Die hochfavorisierten Gäste übernahmen im mit 5.037 Zuschauern gefüllten Friedensstadion mit dem Anpfiff erwartungsgemäß das Kommando. Im Spiel des Jahres waren die Gastgeber vor allem um eine sichere Defensive bemüht. Vom vermeintlichen Vater-Sohn-Duell gab es in den Anfangsminuten jedoch nichts zu sehen. Stattdessen entwickelte sich ein Duell zwischen Freiburgs Florian Niederlechner und Germania-Schlussmann Paul Büchel. So tauchte der Breisgauer immer wieder auf der linken Abwehrseite der Halberstädter auf und scheiterte gleich dreimal (6./13./16.) am glänzend reagierenden Büchel. Auch in der 30. Minute, als Niederlechner den Ball scharf in den Strafraum brachte und Christian Günter abzog, war Büchel auf dem Posten.

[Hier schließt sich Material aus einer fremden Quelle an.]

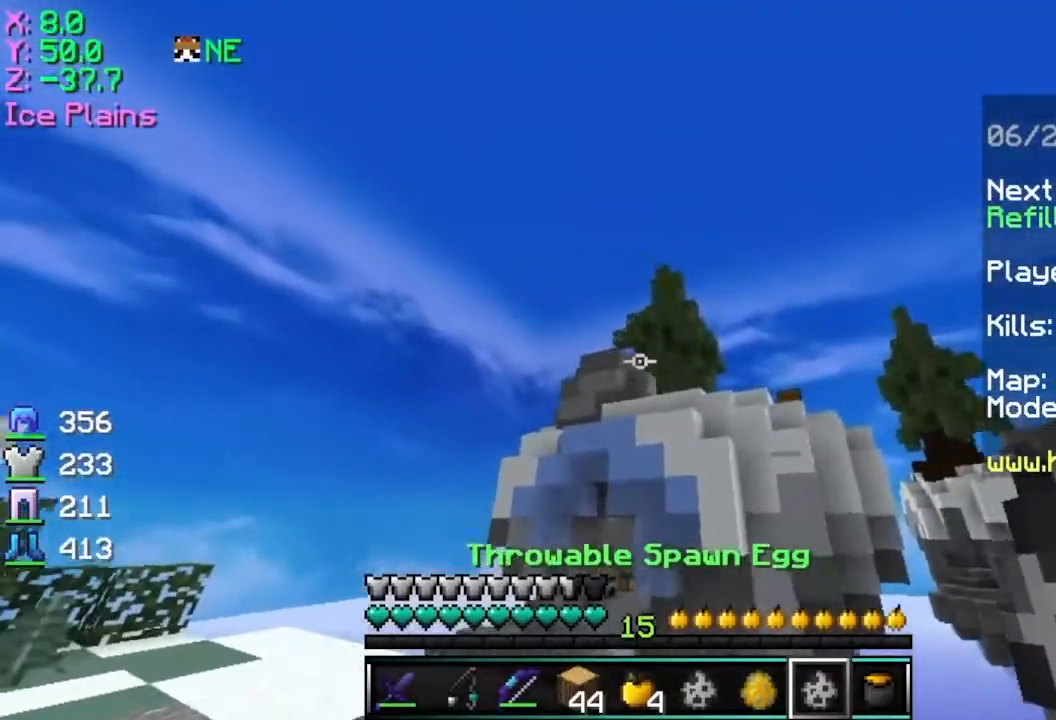
{"keys": [], "mouse": [], "events": [[217, "space", "down"], [267, "mouse_right", "down"], [317, "space", "up"], [467, "mouse_right", "up"]]}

Petersen bringt Freiburg in Front

Vier Minuten später hatte der Germania-Keeper aber das Nachsehen: Nach einer Kopfballablage von Niederlechner kam die Kugel zu Nils Petersen, der per Drehschuss aus Nahdistanz zur Freiburger Führung einnetzte. Es war seine erste Chance im Spiel. Auch im Anschluss blieben die Gäste am Drücker.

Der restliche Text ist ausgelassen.